Campus news and events
News Releases
Contact: Jill Scoggins, 361-593-2146 (O); 361-244-3006 (C); jill.scoggins@tamuk.edu
Julie Navejar, 361-593-2590 (O); 361-522-2504 (C); kajam03@tamuk.edu
PUBLIC HEALTH DISTRICT, TEXAS A&M-KINGSVILLE CONTINUE
TUBERCULOSIS TESTING THIS WEEK
KINGSVILLE, Texas (5 p.m., May 13, 2008) – Texas A&M University-Kingsville continues to work with the Corpus Christi-Nueces County Public Health District to provide free tuberculosis testing for students, faculty and staff this week.
The health district concluded its on-campus service on Monday (May 12) but continues to provide testing supplies to the university. Professional staff from the university’s Health Care Clinic will provide skin testing and read results of skin tests previously administered throughout this week.
Testing is voluntary and is carried out in the Health Care Clinic, located on Retama Street between Avenue B and Corral Avenue. The clinic’s operating hours are 8 a.m. to 5 p.m., Monday through Friday. Testing is provided free of charge through May 16, and all testing information, including results, will remain confidential. Beginning Monday, May 19, the Health Care Clinic will resume its normal rate of $6 per test.
Those who are tested should return to the testing location within 48 to 72 hours to have their tests read. A positive test is not the definitive sign of the disease. Those who show a positive test will need a chest x-ray to further determine if the disease is present.
If a skin test result indicates the need for a chest x-ray, Christus Spohn Hospital-Kingsville will provide those x-rays free of charge, also.
Health District personnel notified the university late in the day May 1 that an individual at the Kingsville campus was diagnosed with active tuberculosis. The university’s policies as well as federal and state laws protecting student, faculty, staff and patient privacy prohibit the university from releasing the person’s name or other identifying information.
The university then identified those on campus who had the closest contact with the individual. On Friday, Monday and Tuesday, May 2, 5 and 6, Health District officials and a university representative met with those identified as having the closest contact with the individual to encourage them to be skin tested for exposure to the disease as a precaution. The total number of people personally notified was about 300.
Skin testing also was made available throughout the week of May 5-9 for any student, faculty or staff member who requested it. Health district personnel provided updated information to the university on Tuesday, May 13, showing that a total of approximately 1,375 students, faculty and staff had been tested.
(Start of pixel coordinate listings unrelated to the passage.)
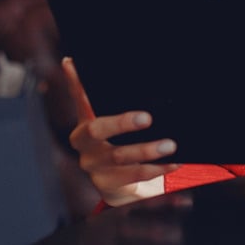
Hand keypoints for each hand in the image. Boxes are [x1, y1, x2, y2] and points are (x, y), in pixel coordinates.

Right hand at [64, 57, 180, 206]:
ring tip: (170, 145)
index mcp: (83, 121)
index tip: (95, 77)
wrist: (115, 183)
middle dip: (122, 122)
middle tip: (147, 118)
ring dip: (147, 150)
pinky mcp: (107, 184)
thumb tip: (70, 61)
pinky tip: (174, 163)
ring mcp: (93, 166)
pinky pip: (134, 176)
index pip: (81, 99)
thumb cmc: (114, 140)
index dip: (81, 85)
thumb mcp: (106, 116)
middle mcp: (84, 144)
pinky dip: (157, 169)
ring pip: (119, 157)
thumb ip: (92, 94)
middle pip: (97, 130)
Anyone with general questions may email the university at health@tamuk.edu or call the dean of students’ office at 361-593-3606. More information on TB may be obtained from the Corpus Christi TB Clinic of the Texas Department of State Health at 361-826-7248 or the Centers for Disease Control and Prevention web site at www.cdc.gov/tb.
About tuberculosis
In developed countries, such as the United States, many people think TB is a disease of the past. TB is a disease caused by germs that are spread from person to person through the air. It usually affects the lungs, but it also can affect other parts of the body, such as the brain, kidneys or the spine.
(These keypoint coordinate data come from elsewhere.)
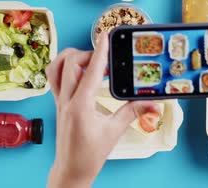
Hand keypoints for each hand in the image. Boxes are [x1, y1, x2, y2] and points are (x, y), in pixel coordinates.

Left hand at [45, 33, 156, 187]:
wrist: (71, 170)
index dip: (100, 52)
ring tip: (89, 62)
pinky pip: (53, 78)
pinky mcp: (57, 103)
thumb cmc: (90, 155)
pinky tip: (78, 72)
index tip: (105, 37)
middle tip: (106, 61)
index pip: (91, 71)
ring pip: (56, 67)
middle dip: (89, 55)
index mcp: (80, 106)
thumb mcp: (115, 132)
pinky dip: (63, 68)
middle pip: (71, 63)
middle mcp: (66, 100)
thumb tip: (153, 103)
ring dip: (72, 58)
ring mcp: (59, 101)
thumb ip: (133, 112)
The disease is spread from person to person by germs in tiny microscopic droplets when a TB sufferer coughs, sneezes, speaks, sings or laughs. Only people with active TB can spread the disease to others. People with active TB are treated with four drugs for two months and two drugs seven months. They may never be infectious or they can be infectious for a long period of time beyond two months. The physician will determine when someone is considered no longer infectious.
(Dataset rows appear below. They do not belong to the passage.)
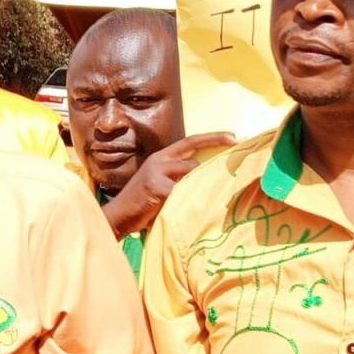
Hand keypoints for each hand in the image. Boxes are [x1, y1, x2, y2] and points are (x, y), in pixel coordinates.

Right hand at [102, 131, 235, 237]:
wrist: (116, 217)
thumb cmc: (140, 205)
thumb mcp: (159, 185)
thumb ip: (177, 178)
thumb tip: (205, 177)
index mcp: (160, 158)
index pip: (190, 142)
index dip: (213, 138)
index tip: (234, 136)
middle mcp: (158, 161)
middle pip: (193, 155)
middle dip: (215, 152)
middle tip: (237, 151)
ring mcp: (156, 172)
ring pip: (191, 175)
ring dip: (197, 188)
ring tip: (197, 200)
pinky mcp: (157, 187)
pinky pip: (182, 192)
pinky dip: (187, 201)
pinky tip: (182, 210)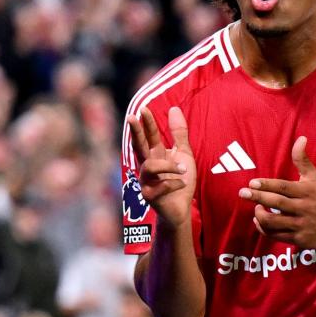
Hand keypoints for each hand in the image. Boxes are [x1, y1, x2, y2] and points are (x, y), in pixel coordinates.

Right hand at [126, 106, 195, 227]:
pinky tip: (181, 185)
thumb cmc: (180, 181)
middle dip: (135, 132)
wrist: (181, 208)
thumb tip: (173, 108)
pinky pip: (162, 185)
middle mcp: (147, 167)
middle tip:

Early symptoms of active TB can include weight loss, fever, chills, night sweats and loss of appetite. Symptoms may be vague, however, and go unnoticed by the affected person. For some, the disease either goes into remission or becomes chronic and more debilitating with cough, chest pain, daily fatigue, shortness of breath and coughing up of blood.
With appropriate medical treatment, TB can be cured in most people. Successful treatment of TB depends on close cooperation between patient and health care provider. Treatment usually combines several different antibiotic drugs that are given for at least 6 months, sometimes for as long as 12 months.
It is extremely important for people to fully complete treatment. People who do not take all the required medications can become sick again and spread TB to others. Additionally, when people do not take all the prescribed medicines or skip times when they are supposed to take them, the TB bacteria evolve to outwit the TB antibiotics. Soon those medicines no longer work against the disease. If this happens, the person now has drug-resistant TB, which is more difficult to treat.